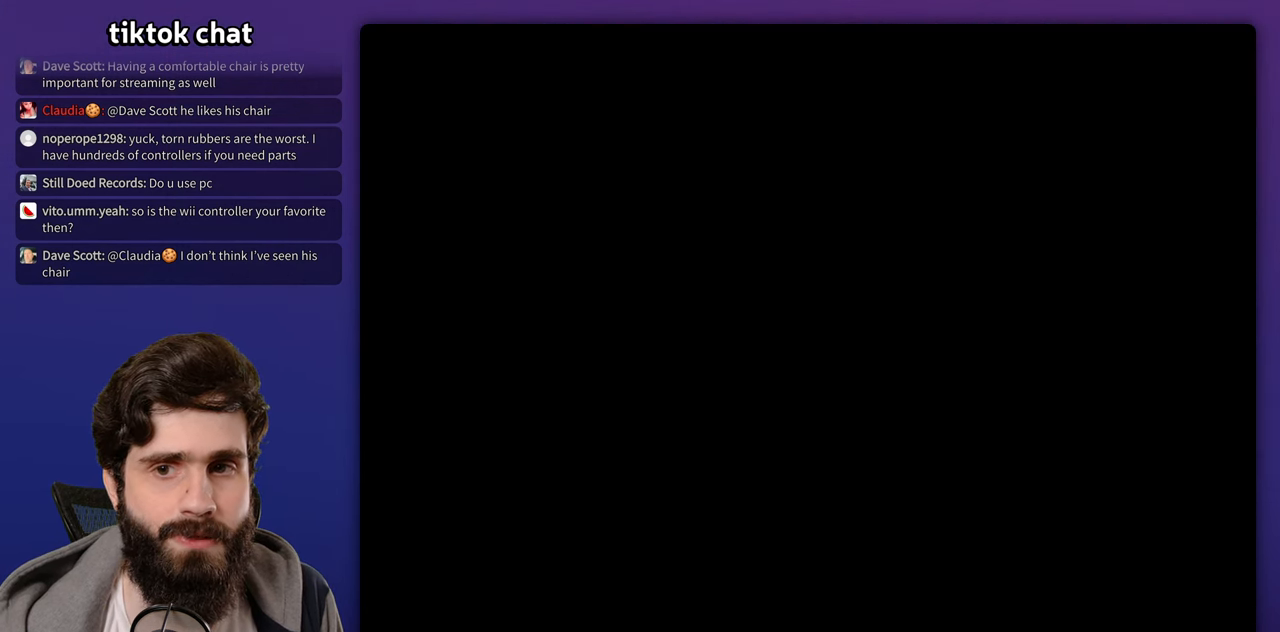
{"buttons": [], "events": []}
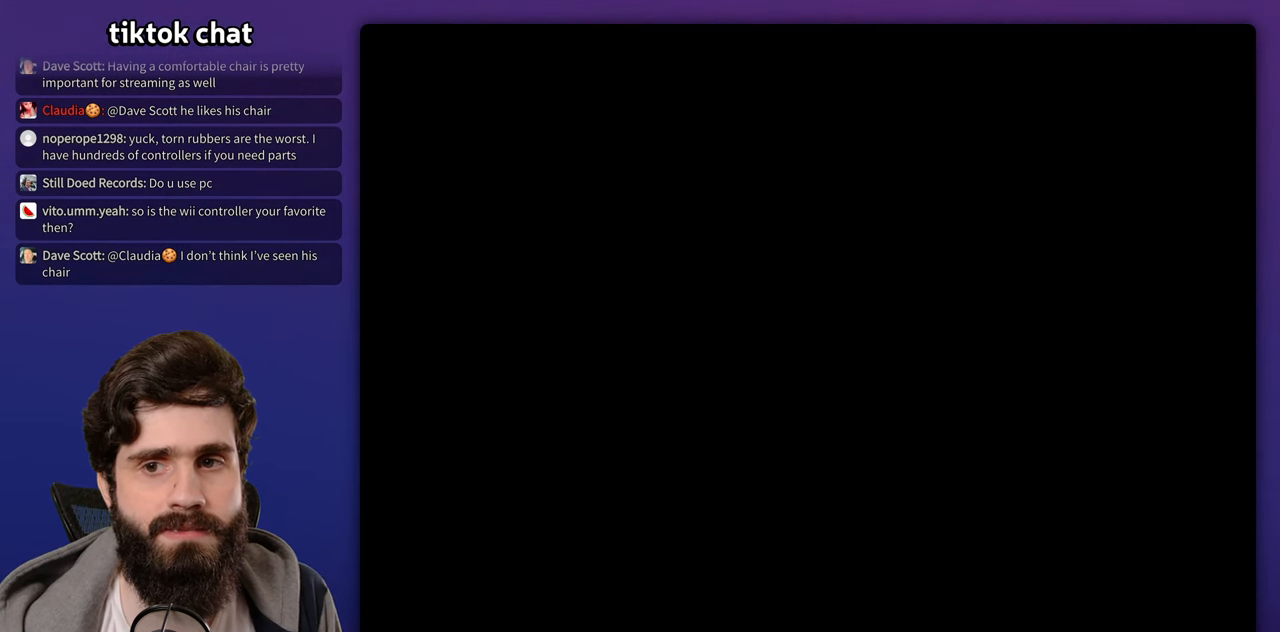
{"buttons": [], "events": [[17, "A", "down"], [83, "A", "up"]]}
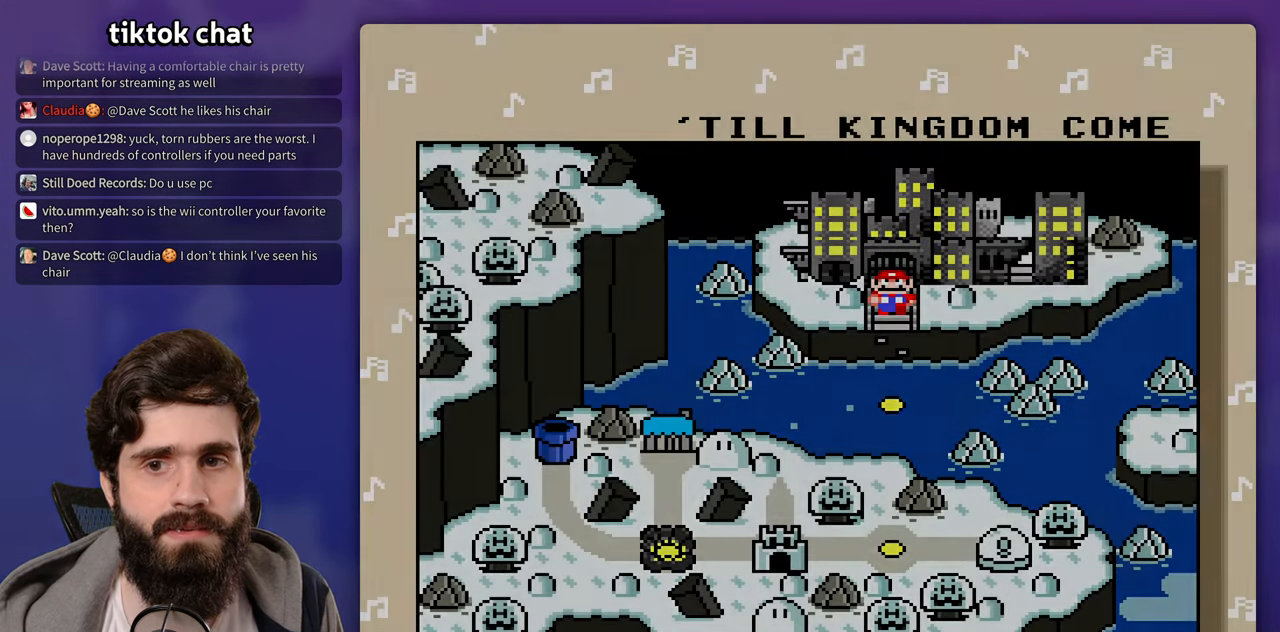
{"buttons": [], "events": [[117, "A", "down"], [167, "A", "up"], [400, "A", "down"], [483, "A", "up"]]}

**Exercise aim**
Each line of the material goes into your copy unchanged, but no picture does.

**Problem solution**
{"buttons": [], "events": []}
{"buttons": [], "events": [[17, "A", "down"], [83, "A", "up"]]}
{"buttons": [], "events": [[117, "A", "down"], [167, "A", "up"], [400, "A", "down"], [483, "A", "up"]]}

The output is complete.